Online performance of reinforcement learning with internal reward functions
We consider reinforcement learning under
the paradigm of online learning where the objective is good performance during
the whole learning process. This is in contrast to the typical analysis of
reinforcement learning where one is interested in learning a finally
near-optimal strategy. We will conduct a mathematically rigorous analysis of
reinforcement learning under this alternate paradigm and expect as a result
novel and efficient learning algorithms.
We believe that for intelligent interfaces the proposed online paradigm provides
significant benefits as such an interface would deliver reasonable performance
even early in the training process.
Starting point for our analysis will be the method of upper confidence bounds
which has already been very effective for simplified versions of reinforcement
learning. To carry the analysis to realistic problems with large or continuous
state spaces we will estimate the utility of states by value function
approximation through kernel regression.
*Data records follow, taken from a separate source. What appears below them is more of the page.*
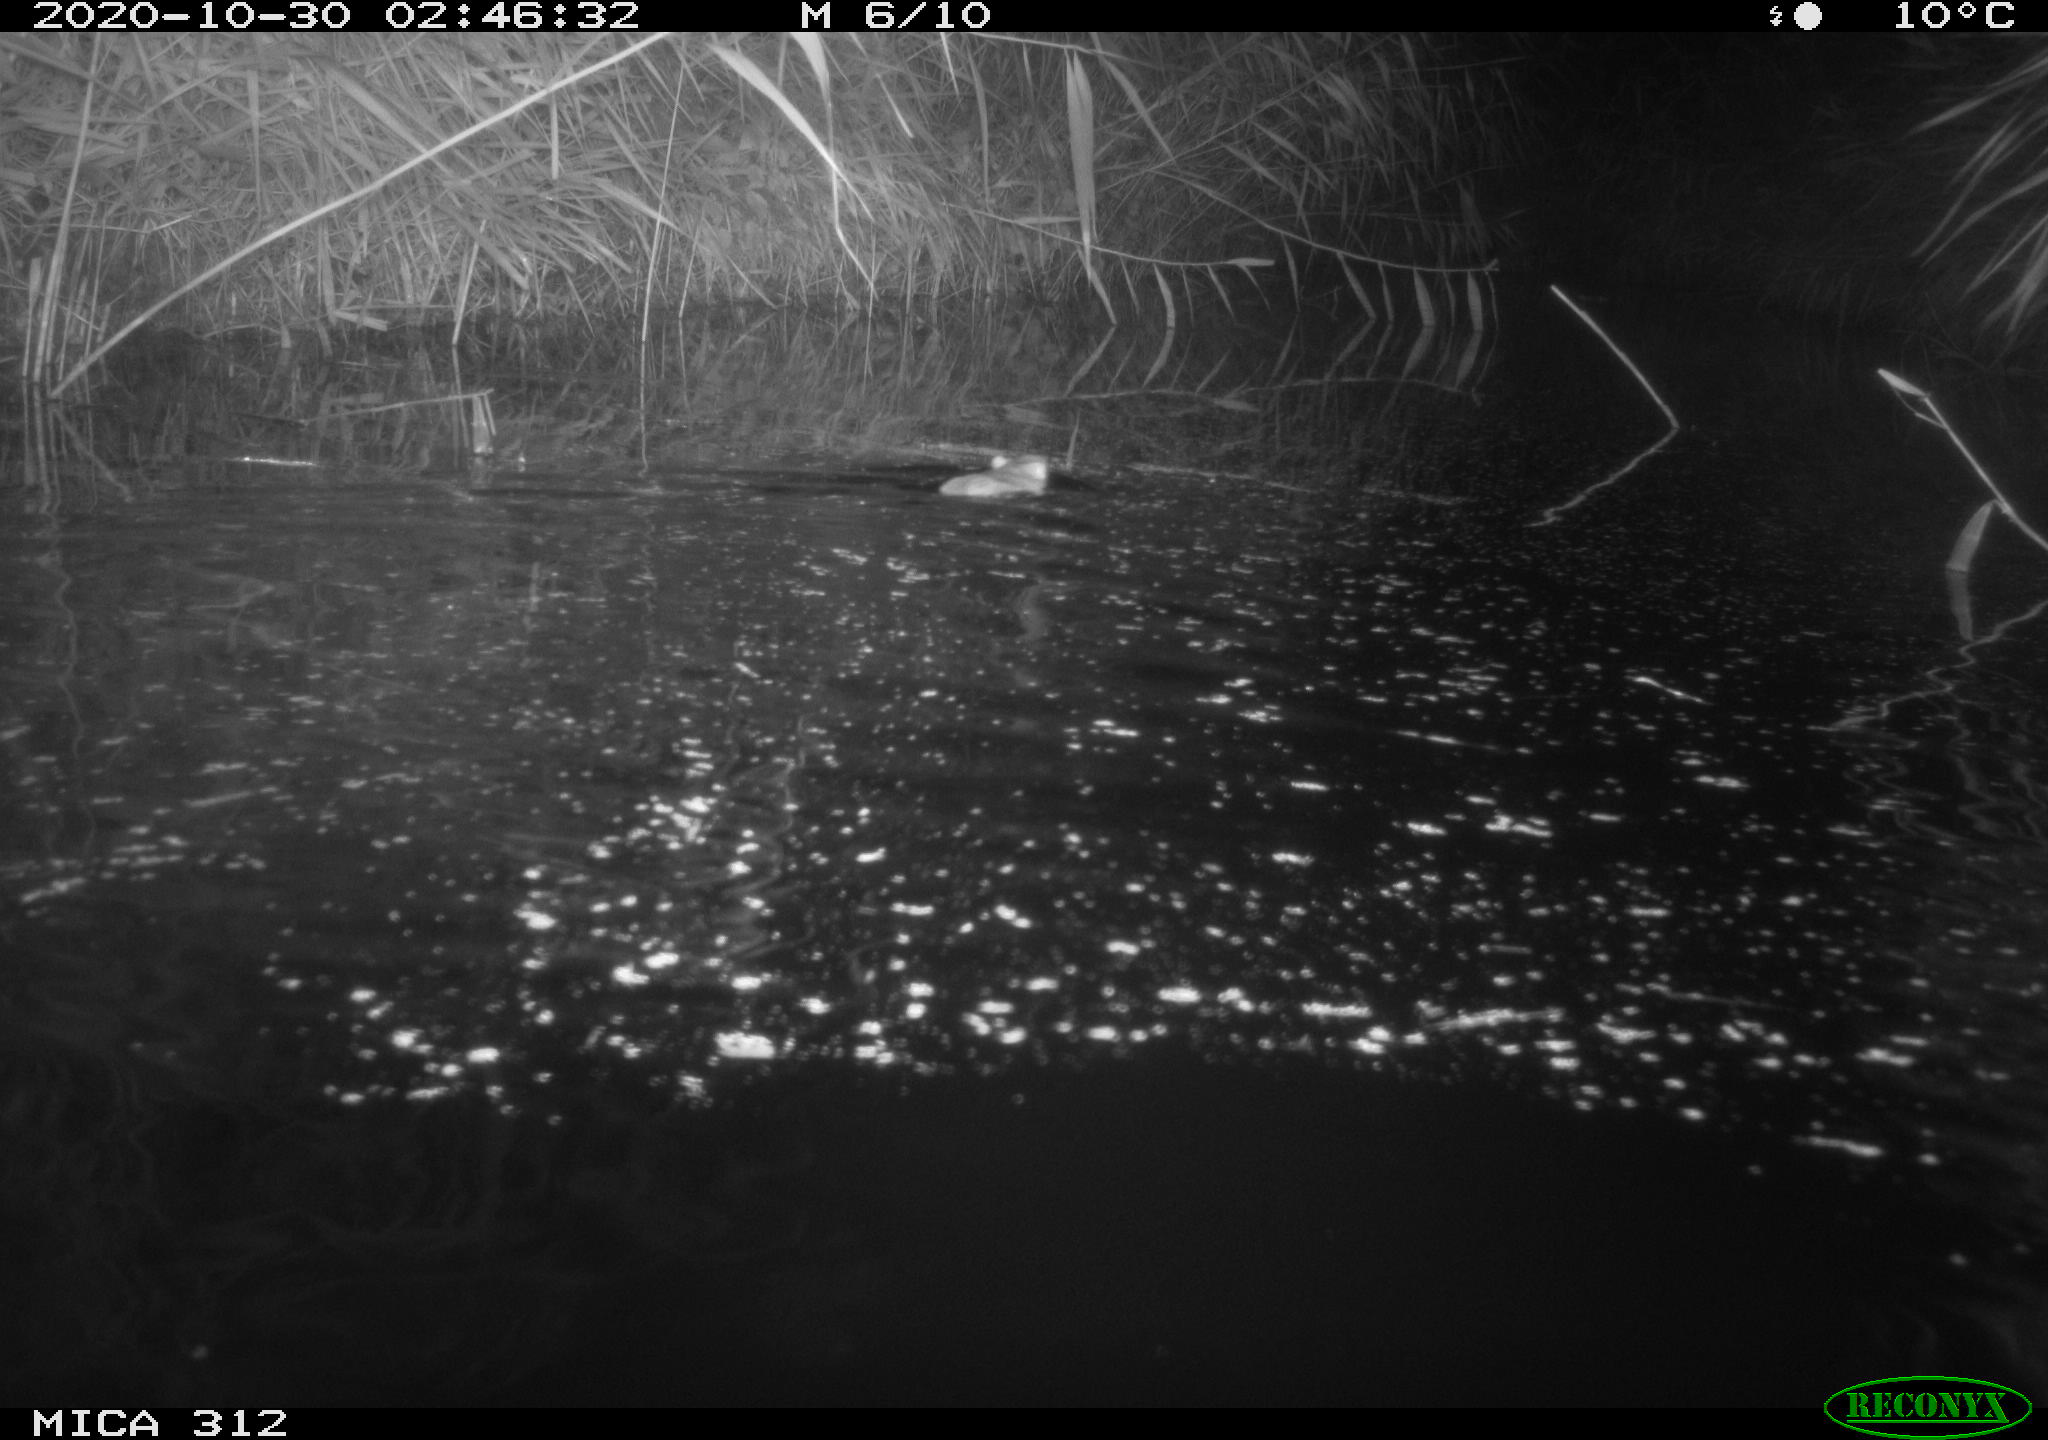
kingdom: Animalia
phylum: Chordata
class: Mammalia
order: Rodentia
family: Muridae
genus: Rattus
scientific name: Rattus norvegicus
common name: Brown rat
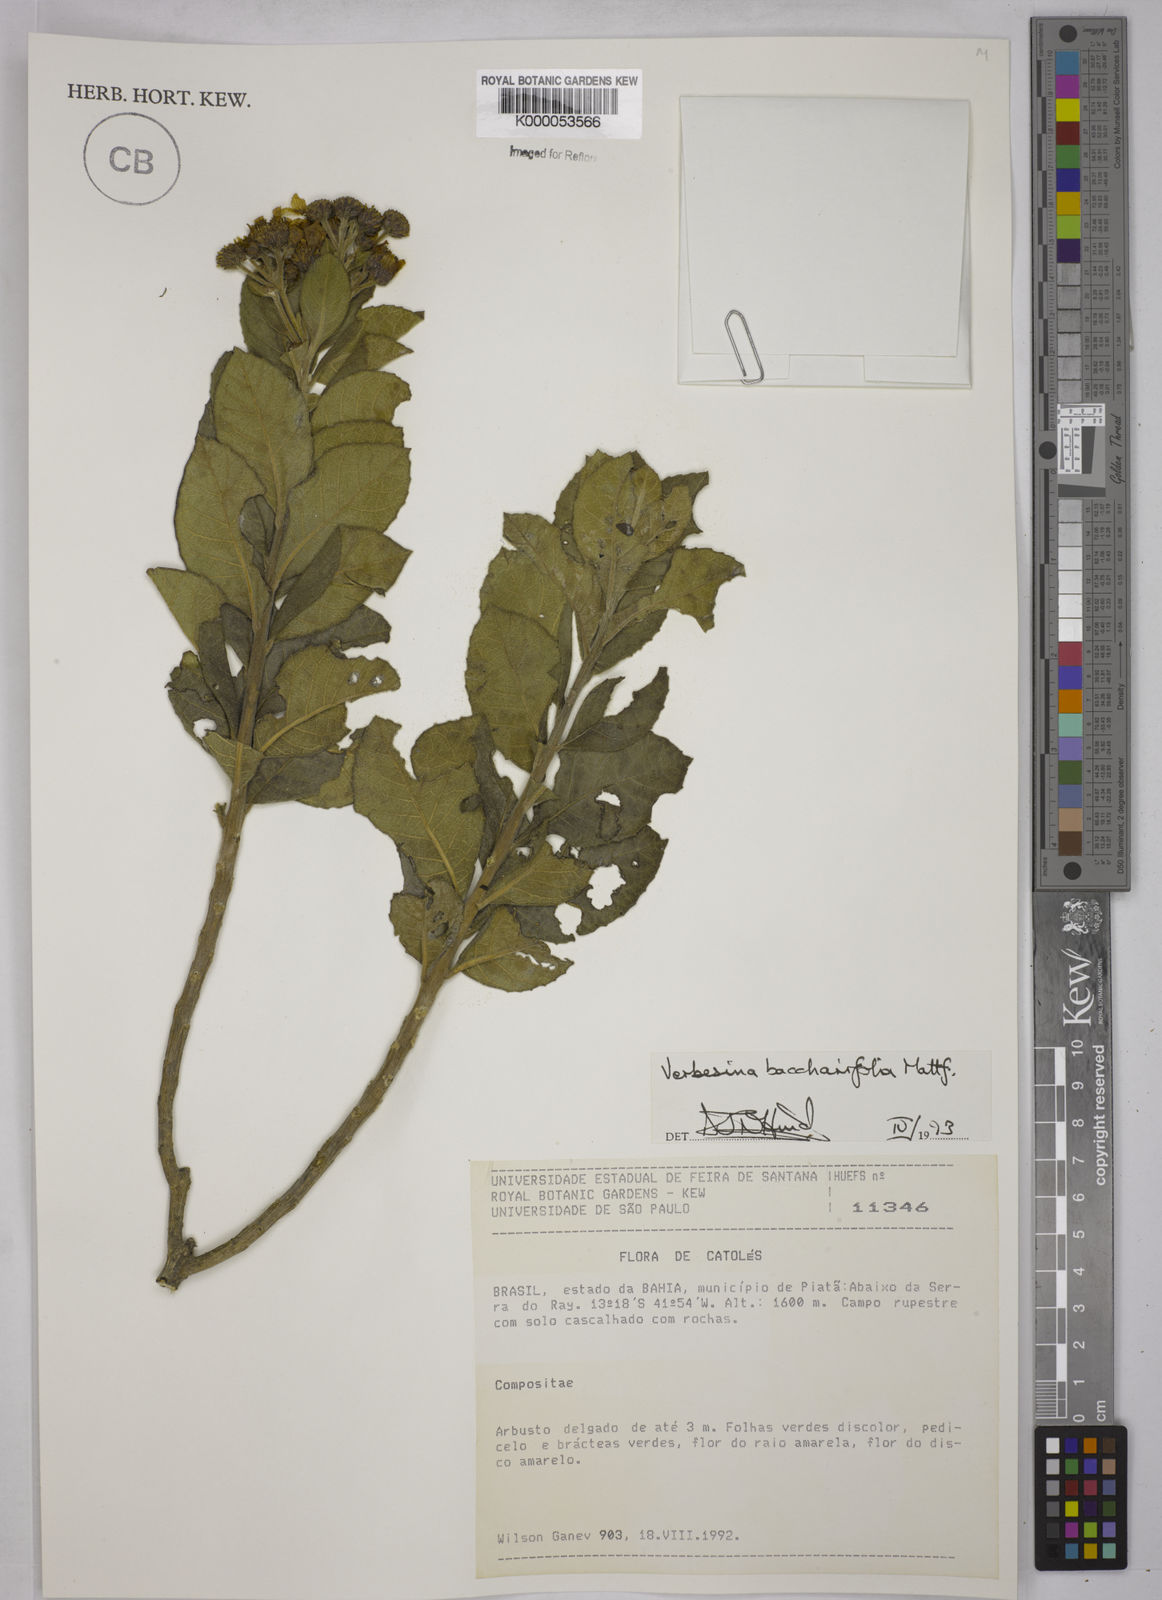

Kernel regression is a well founded
function approximation method related to support vector machines and holds
significant promise for reinforcement learning.
Finally we are interested in methods for reinforcement learning where no or only
little external reinforcement is provided for the learning agent. Since useful
external rewards are often hard to come by, we will investigate the creation of
internal reward functions which drive the consolidation and the extension
of learned knowledge, mimicking cognitive behaviour.